A presidente do Supremo Tribunal Federal
(STF), ministra Cármen Lúcia, disse nesta quinta-feira (19) que ainda
não estudou como ficará o andamento dos processos da Operação Lava Jato.
O ministro Teori Zavascki, que morreu em acidente de avião na tarde de
hoje, era o responsável pela condução das investigações na Corte.

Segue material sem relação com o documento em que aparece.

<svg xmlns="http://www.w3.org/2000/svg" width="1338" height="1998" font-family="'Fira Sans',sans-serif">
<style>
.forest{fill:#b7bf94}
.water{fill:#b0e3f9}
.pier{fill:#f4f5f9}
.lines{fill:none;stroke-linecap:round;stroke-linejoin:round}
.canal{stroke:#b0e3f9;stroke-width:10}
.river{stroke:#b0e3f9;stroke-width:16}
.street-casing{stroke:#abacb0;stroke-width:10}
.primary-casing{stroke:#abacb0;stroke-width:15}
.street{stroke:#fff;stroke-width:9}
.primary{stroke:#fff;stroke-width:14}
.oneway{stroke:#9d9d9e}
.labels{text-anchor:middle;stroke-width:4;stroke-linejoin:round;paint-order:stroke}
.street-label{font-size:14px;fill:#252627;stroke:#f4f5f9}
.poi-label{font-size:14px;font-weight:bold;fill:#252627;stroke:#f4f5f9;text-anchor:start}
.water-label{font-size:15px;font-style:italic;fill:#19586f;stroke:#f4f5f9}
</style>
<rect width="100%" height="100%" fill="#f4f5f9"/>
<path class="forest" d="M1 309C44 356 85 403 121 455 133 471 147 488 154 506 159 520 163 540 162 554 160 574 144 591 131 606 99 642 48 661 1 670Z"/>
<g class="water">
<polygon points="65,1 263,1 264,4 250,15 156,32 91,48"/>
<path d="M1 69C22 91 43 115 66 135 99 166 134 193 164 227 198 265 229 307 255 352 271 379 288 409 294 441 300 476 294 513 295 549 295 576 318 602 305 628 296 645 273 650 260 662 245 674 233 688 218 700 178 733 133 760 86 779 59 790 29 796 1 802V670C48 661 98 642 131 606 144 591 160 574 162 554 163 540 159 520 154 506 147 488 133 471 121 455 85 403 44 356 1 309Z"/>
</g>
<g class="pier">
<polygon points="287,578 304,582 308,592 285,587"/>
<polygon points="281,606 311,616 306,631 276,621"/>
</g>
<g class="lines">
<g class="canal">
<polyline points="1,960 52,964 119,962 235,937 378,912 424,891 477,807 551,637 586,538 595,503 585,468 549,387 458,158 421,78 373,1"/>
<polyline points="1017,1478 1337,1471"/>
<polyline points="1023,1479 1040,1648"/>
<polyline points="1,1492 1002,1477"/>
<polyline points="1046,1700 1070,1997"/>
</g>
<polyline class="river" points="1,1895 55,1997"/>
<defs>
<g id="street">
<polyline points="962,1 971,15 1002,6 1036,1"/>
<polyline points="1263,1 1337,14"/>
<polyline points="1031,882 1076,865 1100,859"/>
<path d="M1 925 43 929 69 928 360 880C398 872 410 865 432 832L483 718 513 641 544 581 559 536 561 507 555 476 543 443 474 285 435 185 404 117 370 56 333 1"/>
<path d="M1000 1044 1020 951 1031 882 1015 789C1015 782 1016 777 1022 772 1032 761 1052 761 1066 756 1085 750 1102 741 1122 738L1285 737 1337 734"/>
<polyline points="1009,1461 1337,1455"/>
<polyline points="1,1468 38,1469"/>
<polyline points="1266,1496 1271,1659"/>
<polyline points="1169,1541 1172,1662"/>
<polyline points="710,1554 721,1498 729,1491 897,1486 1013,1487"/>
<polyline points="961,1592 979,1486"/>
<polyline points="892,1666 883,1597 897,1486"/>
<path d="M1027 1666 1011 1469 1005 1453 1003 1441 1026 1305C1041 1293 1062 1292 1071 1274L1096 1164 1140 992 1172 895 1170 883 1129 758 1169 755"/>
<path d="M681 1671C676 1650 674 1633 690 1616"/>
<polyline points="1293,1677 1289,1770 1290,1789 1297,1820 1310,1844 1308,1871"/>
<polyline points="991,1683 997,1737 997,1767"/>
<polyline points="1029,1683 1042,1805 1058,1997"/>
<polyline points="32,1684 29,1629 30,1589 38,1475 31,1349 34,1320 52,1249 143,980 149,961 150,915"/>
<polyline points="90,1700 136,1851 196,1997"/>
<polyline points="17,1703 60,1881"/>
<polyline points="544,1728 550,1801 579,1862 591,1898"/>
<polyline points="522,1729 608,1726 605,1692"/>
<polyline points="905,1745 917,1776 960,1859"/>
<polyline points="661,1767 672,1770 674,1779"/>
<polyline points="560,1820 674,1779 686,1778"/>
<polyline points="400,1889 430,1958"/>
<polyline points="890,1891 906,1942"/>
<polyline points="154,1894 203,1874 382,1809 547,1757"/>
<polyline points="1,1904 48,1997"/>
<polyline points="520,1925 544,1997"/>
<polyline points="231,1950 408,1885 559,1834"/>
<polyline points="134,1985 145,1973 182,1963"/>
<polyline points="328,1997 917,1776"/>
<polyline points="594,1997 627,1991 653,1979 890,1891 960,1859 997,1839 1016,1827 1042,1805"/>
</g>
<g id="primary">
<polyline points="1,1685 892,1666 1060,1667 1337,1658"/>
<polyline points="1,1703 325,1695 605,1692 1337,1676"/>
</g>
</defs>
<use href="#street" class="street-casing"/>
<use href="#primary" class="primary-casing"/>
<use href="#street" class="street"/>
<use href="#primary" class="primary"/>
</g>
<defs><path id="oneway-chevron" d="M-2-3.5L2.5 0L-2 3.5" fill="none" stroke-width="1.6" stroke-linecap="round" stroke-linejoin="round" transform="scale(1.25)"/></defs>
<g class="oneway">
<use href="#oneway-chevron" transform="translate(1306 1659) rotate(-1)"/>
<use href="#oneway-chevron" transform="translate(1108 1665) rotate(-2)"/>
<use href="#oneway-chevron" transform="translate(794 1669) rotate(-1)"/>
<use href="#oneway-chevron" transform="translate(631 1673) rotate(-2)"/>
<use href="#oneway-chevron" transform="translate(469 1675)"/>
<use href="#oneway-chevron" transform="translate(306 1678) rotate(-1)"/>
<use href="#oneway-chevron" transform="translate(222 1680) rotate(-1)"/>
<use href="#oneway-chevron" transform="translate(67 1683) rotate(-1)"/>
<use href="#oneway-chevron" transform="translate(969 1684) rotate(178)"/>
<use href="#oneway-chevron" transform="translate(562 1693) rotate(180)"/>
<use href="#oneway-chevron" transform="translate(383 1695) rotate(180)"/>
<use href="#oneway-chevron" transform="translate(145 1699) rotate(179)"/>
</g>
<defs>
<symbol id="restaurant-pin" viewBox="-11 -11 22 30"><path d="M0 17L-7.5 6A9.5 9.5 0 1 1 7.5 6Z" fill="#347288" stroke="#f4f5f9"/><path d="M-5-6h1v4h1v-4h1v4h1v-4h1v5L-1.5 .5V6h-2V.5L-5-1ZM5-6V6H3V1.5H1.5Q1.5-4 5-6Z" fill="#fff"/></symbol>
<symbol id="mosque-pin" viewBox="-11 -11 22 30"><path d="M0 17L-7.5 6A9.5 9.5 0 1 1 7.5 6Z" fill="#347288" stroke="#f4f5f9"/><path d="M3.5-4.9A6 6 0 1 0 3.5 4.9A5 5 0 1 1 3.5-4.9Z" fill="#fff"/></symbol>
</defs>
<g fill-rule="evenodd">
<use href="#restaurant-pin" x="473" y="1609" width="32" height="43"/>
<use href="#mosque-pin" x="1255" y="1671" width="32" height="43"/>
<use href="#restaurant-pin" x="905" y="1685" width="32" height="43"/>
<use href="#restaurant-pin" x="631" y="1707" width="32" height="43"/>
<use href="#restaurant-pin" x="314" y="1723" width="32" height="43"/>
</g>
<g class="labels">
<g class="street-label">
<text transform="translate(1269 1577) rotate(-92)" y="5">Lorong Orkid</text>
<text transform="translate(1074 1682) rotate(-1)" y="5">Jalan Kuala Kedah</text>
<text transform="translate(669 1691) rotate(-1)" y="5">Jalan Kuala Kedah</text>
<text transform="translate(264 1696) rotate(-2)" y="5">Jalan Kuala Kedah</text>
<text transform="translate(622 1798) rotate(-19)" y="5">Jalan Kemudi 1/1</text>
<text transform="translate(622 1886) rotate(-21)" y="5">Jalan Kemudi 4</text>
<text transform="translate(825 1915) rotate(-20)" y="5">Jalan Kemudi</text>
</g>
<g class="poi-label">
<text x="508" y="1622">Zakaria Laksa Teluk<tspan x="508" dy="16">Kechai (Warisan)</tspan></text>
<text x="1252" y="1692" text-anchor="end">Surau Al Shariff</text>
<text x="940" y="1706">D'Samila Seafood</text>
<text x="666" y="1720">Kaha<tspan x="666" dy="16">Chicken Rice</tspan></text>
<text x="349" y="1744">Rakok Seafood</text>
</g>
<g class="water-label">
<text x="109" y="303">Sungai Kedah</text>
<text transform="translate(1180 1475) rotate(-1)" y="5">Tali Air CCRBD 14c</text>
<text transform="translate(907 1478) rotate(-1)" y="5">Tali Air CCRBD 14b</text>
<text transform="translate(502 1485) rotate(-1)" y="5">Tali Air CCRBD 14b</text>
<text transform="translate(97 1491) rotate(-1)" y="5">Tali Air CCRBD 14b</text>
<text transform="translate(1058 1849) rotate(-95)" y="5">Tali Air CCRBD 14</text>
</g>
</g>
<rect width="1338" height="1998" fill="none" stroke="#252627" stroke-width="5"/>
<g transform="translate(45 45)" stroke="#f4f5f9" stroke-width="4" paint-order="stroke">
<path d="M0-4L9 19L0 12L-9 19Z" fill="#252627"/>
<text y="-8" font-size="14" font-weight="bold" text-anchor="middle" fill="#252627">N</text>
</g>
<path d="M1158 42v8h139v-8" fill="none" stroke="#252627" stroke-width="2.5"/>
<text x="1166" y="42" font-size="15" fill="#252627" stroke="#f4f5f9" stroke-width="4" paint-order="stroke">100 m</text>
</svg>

“Não estudei nada por enquanto. A minha
dor é humana, como eu tenho certeza é a dor de todo brasileiro por
perder um juiz como esse”, disse.
Cármen Lúcia recebeu a notícia da morte
de Teori em Belo Horizonte e retornou no início noite a Brasília para
acompanhar o caso. Aparentemente abatida, a ministra foi diretamente do
aeroporto ao Supremo para falar com os jornalistas sobre a morte de
Teori, a quem chamou de “um amigo super afetuoso, leal, digno”.
Durante entrevista, Cármen Lúcia
confirmou que o velório do ministro será em Porto Alegre, onde mora a
família dele, e não no Salão Branco do STF, como é tradicional na Corte.
Ela informou estar em contato constante com a família de Teori, de quem
partiu o pedido para que o velório fosse realizado na capital gaúcha,
onde o ministro morava e onde construiu sua carreira. “O Supremo acata e
dará todo o suporte para tudo que for necessário”, disse a presidente
do STF. A data ainda não foi definida porque o Corpo de Bombeiros de
Paraty (RJ) ainda faz o trabalho de busca dos corpos.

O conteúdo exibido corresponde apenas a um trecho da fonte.